Das 116 Jahre alte Braumeisterhaus auf dem Feldschlösschen-Areal in Rheinfelden wird nicht abgerissen. Nachdem zwei Einsprachen, unter anderem vom Heimatschutz Aargau, gegen die Abrisspläne der Feldschlösschen Getränke AG eingegangen waren, zog die Brauerei ihr Gesuch zurück.

«Feldschlösschen ist für die Stadt ein sehr wichtiger Partner»

Fritz Gloor, Präsident vom Gewerbeverein Rheinfelden, sieht in der erfolgreichen Einsprache keinen Sieg für den Heimatschutz, sondern eine Niederlage für die Wettbewerbsfähigkeit des Unternehmens und der Region: «Nur wenn sich die Brauerei weiterentwickeln kann, werden auf diesem Gelände Arbeitsplätze erhalten», sagt er und kritisiert: «Wer der Wirtschaft Steine in den Weg legt, leistet einen Beitrag zum Verlust der Standortattraktivität.»

Man dürfe sich deshalb nicht wundern, sagt Gloor, wenn die Carlsberg-Gruppe ihre Investitionen in den Standort Rheinfelden zurückfährt und stattdessen in Standorte in Frankreich investiert – gerade vor dem Hintergrund des starken Frankens.

Henri Leuzinger, Geschäftsführer des Heimatschutzes Aargau, hält diese Ausführung für übertrieben: «Feldschlösschen ist für die Stadt ein sehr wichtiger Partner. Beide arbeiten gut zusammen. Es wird kaum so weit kommen, dass die Carlsberg-Gruppe ihre Investitionen einstellen wird.» Ein Grund, weshalb der Heimatschutz Aargau Einsprache gegen die Abrissunternehmungen des Braumeisterhauses ergriff, ist die historische und markante Trinität aus Pferdestall, dem Restaurant Feldschlösschen und eben dem Braumeisterhaus.

Schützenswerte Trinität

Diese Einsprachebegründung bezeichnet Gloor als an den Haaren herbeigezogen: «Das Braumeisterhaus steht ausserhalb des Schlossensembles. Es ist kein Schlossgebäude aus Backstein, das man auf Postkarten abbilden würde.» Zudem argumentiert Gloor, dass in der Vergangenheit sowohl am Pferdestall als auch am Restaurant Baumassnahmen durchgeführt wurden.

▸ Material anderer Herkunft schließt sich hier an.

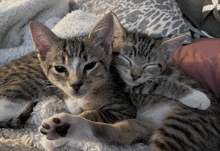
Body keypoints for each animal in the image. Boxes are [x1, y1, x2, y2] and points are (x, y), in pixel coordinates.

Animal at [39, 12, 220, 151]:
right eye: (126, 59)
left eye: (150, 65)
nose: (135, 75)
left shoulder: (129, 92)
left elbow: (159, 82)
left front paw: (196, 97)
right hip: (148, 125)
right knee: (117, 134)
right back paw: (63, 128)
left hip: (182, 125)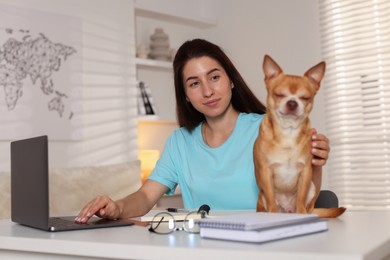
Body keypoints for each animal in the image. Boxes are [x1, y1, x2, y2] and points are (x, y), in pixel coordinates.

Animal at [254, 54, 346, 217]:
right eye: (279, 95)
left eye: (305, 97)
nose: (292, 102)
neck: (288, 132)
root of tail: (286, 211)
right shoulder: (265, 172)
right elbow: (271, 200)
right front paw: (272, 215)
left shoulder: (305, 173)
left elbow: (301, 198)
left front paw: (301, 214)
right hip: (262, 195)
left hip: (312, 188)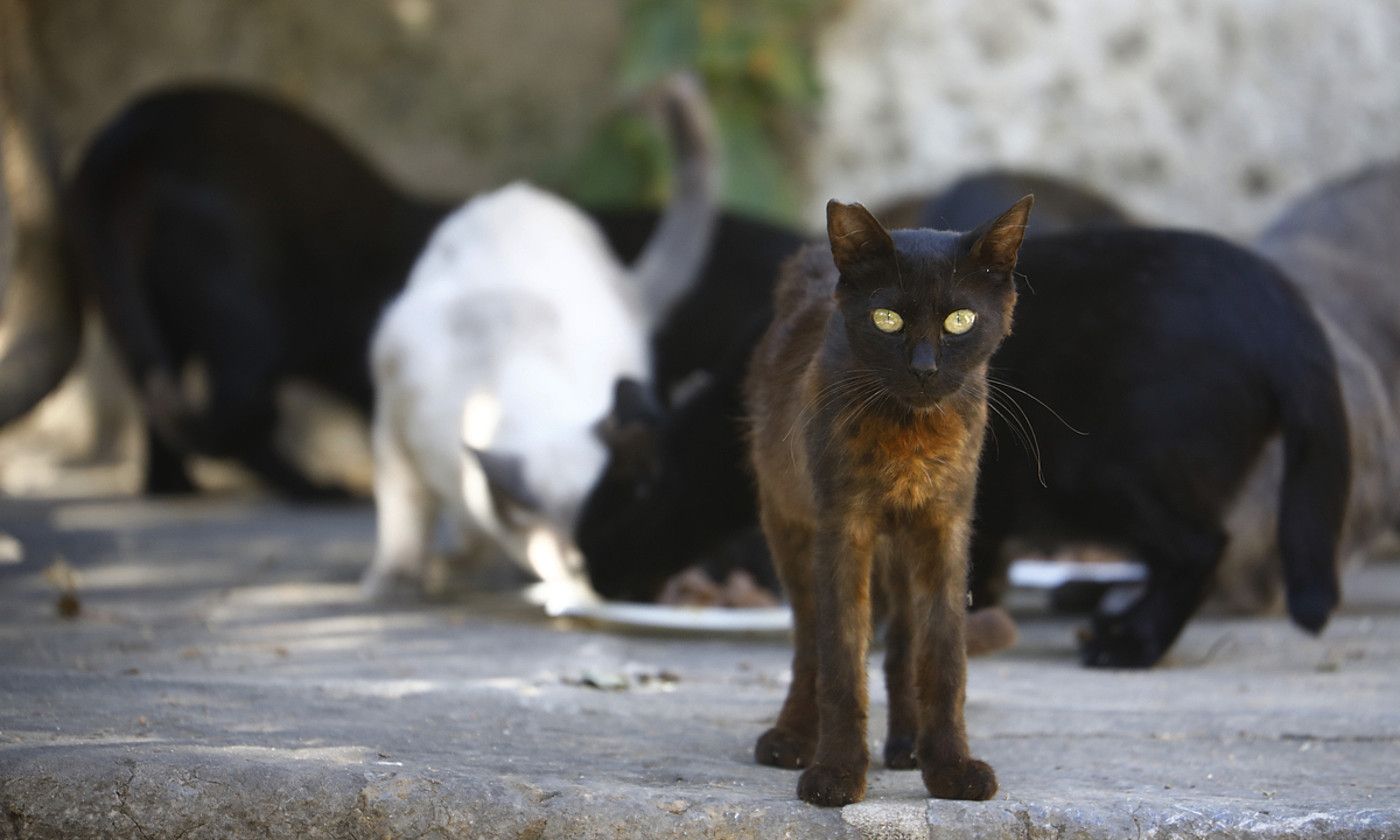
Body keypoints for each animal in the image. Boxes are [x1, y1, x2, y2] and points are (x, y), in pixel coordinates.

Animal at [361, 75, 716, 607]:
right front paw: (398, 581)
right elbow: (406, 517)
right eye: (580, 561)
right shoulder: (395, 435)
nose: (618, 592)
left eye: (652, 543)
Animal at [750, 193, 1036, 806]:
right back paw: (791, 737)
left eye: (960, 320)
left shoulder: (945, 528)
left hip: (901, 552)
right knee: (808, 644)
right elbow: (840, 661)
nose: (924, 368)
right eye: (888, 319)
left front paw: (950, 768)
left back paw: (907, 746)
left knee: (903, 647)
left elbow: (944, 661)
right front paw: (835, 774)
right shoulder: (843, 529)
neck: (912, 433)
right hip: (788, 526)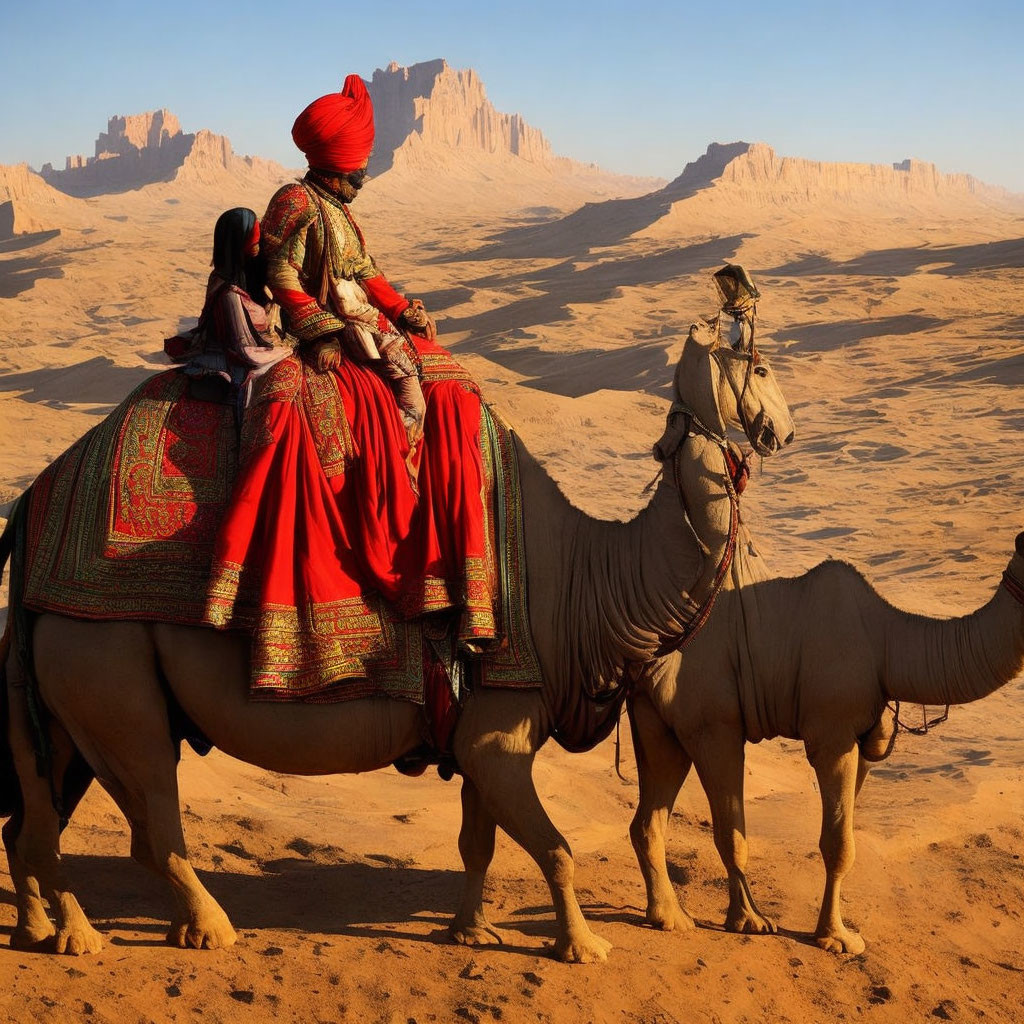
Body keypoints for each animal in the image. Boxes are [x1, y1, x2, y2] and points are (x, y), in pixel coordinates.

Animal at [0, 319, 794, 958]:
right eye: (757, 365)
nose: (781, 432)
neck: (582, 580)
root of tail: (36, 510)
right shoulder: (501, 720)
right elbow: (558, 849)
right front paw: (583, 947)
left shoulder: (473, 728)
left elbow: (478, 842)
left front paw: (471, 931)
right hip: (108, 658)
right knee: (145, 815)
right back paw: (153, 935)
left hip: (70, 682)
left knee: (38, 809)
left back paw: (42, 930)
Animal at [622, 536, 1024, 950]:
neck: (885, 641)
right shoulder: (833, 735)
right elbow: (838, 845)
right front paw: (835, 938)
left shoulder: (862, 740)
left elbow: (845, 832)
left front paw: (835, 930)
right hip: (710, 719)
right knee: (727, 809)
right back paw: (749, 920)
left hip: (653, 712)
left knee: (650, 812)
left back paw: (669, 917)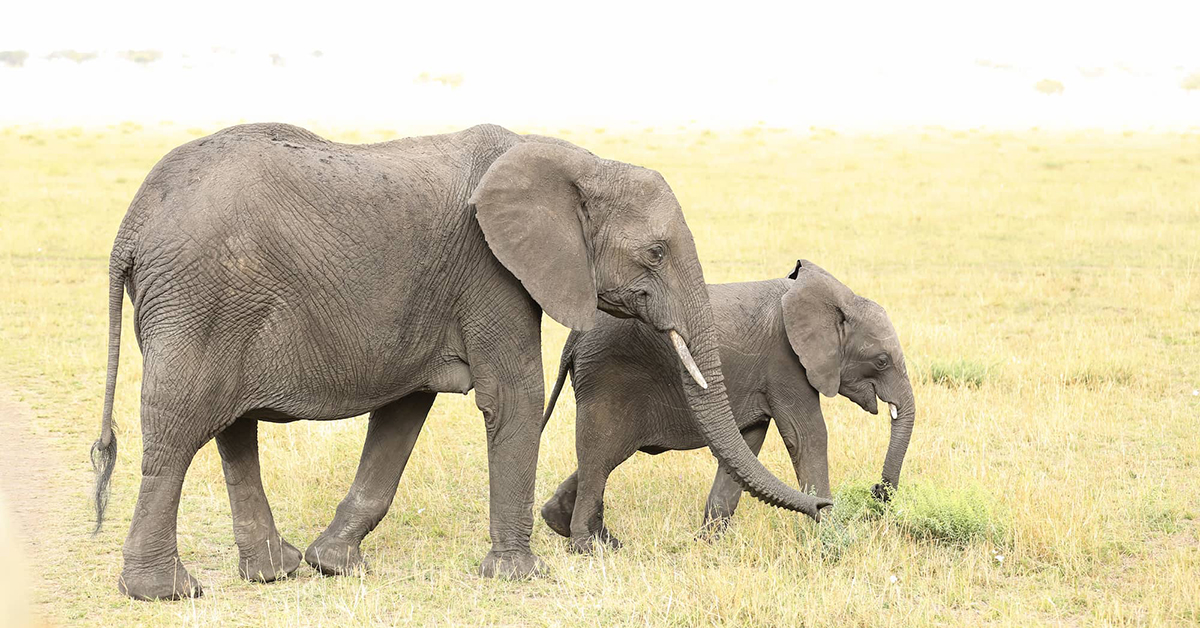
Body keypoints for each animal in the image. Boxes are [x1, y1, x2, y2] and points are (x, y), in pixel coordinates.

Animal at [88, 121, 830, 600]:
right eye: (654, 252)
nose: (826, 508)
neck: (578, 162)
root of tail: (129, 225)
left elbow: (403, 411)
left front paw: (336, 567)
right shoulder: (492, 272)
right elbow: (515, 398)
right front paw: (520, 578)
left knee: (230, 429)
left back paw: (275, 572)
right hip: (199, 299)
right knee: (179, 429)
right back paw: (165, 592)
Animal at [540, 259, 912, 549]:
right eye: (881, 361)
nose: (876, 490)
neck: (838, 298)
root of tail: (574, 338)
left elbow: (748, 443)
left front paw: (708, 545)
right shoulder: (786, 363)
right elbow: (806, 437)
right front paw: (833, 536)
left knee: (604, 455)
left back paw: (576, 528)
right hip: (609, 378)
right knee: (602, 453)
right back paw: (590, 548)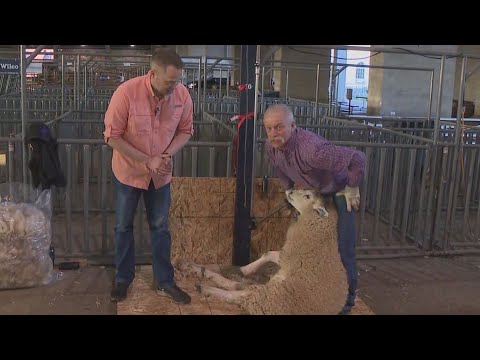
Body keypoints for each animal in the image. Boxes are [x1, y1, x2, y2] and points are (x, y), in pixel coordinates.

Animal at [175, 188, 344, 316]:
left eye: (307, 196)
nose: (289, 190)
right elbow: (269, 254)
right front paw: (244, 269)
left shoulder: (290, 257)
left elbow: (271, 254)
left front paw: (245, 269)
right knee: (236, 286)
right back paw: (199, 270)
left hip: (271, 297)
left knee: (238, 293)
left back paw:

Deswegen stellt er die Frage: «Wieso hat der Heimatschutz nicht schon damals Einsprache ergriffen?» Leuzinger entgegnet: «Ich kann nicht für meine Amtsvorgänger sprechen. Wäre ich damals jedoch im Amt gewesen und hätte von diesen Baumassnahmen erfahren, hätte ich Einsprache eingelegt.»

Weiter führt Gloor die Unübersichtlichkeit der Strassenecke und die Gefahr für kreuzende Velofahrer an: «Ein Abriss des Gebäudes hätte die Gefahrensituation entschärft.» Eine solche Massnahme hält Leuzinger für übertrieben, da die Lastwagenfahrer durch die Strassenführung automatisch zum Langsamfahren gezwungen werden.

Das Abrissvorhaben des 116 Jahre alten Braumeisterhauses versteht Leuzinger nicht: «Einerseits wirbt Feldschlösschen mit ihrer Bierbrauhistorie, andererseits ist das Braumeisterhaus ja gerade ein Stück dieser Historie. Da beisst sich das öffentliche Auftreten des Unternehmens mit dem Handeln.» Andreas Schmid, Sprecher der Feldschlösschen Getränke AG, sagt dazu: «Das öffentliche Erscheinungsbild des Unternehmens hat nichts mit dem Rückzug des Gesuchs zu tun.»